The European Committee for Medicinal Products for Human Use (CHMP) has recommended approval of a label update for the oral, once-daily direct factor Xa-inhibitor edoxaban (Lixiana), to provide guidance on its use in patients undergoing transoesophageal echocardiography (TEE)-guided and delayed cardioversion.
This label update makes edoxaban the only non-vitamin K oral anticoagulant (NOAC) with specific label guidance for early cardioversion within two hours after edoxaban intake in the TEE-guided approach.

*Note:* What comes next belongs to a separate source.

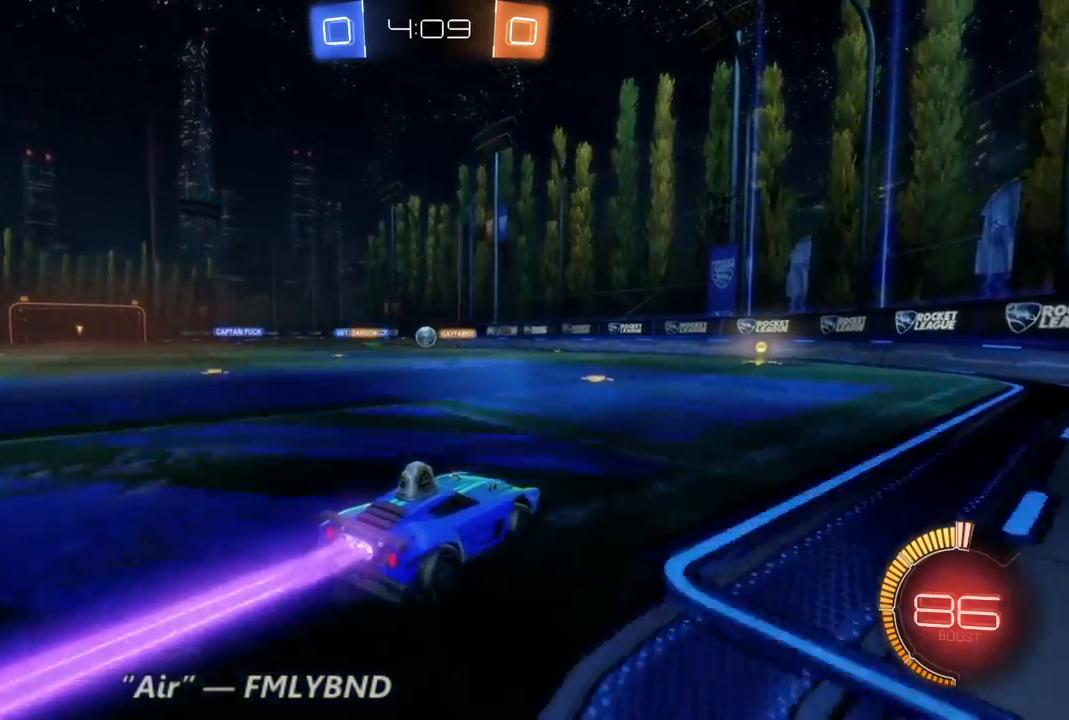
{"dt_ms": 500, "buttons": ["B", "R2"], "left_stick": "left", "right_stick": "center", "events": [[167, "left_stick", "center"], [367, "left_stick", "left"]]}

Cardioversion is a procedure used to restore normal, regular heart rhythm in AF patients. Due to an associated risk of thrombotic events such as stroke, guidelines recommend anticoagulation before and after the procedure. The delayed onset of action and fluctuations in INR associated with VKA treatments such as warfarin, can result in costly and inconvenient delays to cardioversion in patients.
The CHMP decision is based on results from the ENSURE-AF study, the largest, prospective randomised clinical trial of an anticoagulant for cardioversion in patients with NVAF. The study enrolled 2,199 patients, and compared once-daily edoxaban with enoxaparin/warfarin with a median time in therapeutic range (INR 2-3) of 70.8%.
These data support the use of edoxaban as an effective and well tolerated alternative to the best possible conventional clinical optimal treatment with enoxaparin and warfarin. Edoxaban’s rapid onset of action allows for prompt cardioversion in the TEE-guided approach as early as two hours after edoxaban intake, helping to avoid delays or postponements of the procedure.
“ENSURE-AF provides important insight into the use of edoxaban in the setting of TEE-guided and delayed cardioversion in NVAF patients,” said Wolfgang Zierhut, MD, Executive Director, EU Cardiovascular Medical Affairs. “We are pleased that the CHMP has recognised the importance of the ENSURE-AF data for edoxaban in this common procedure, by recommending this label update. Daiichi Sankyo is committed to supporting patients and physicians by advancing understanding of the efficacy and safety of edoxaban in different clinical settings, through studies such as ENSURE-AF.”
The primary efficacy endpoint of the ENSURE AF study was a composite of stroke, systemic embolic events, myocardial infarction and cardiovascular mortality, which occurred in five patients in the edoxaban 60/30mg arm versus 11 in the enoxaparin-warfarin arm. The primary safety endpoint was major and clinically relevant non-major bleedings (CRNM), which occurred in 16 patients in the edoxaban arm versus 11 patients in the enoxaparin-warfarin arm. The difference between the treatment arms was statistically non-significant.
Event rates of thromboembolism and major and CRNM bleedings were low in the edoxaban and exceptionally well-controlled warfarin arms. There was no difference between the TEE-guided approach and the delayed cardioversion setting.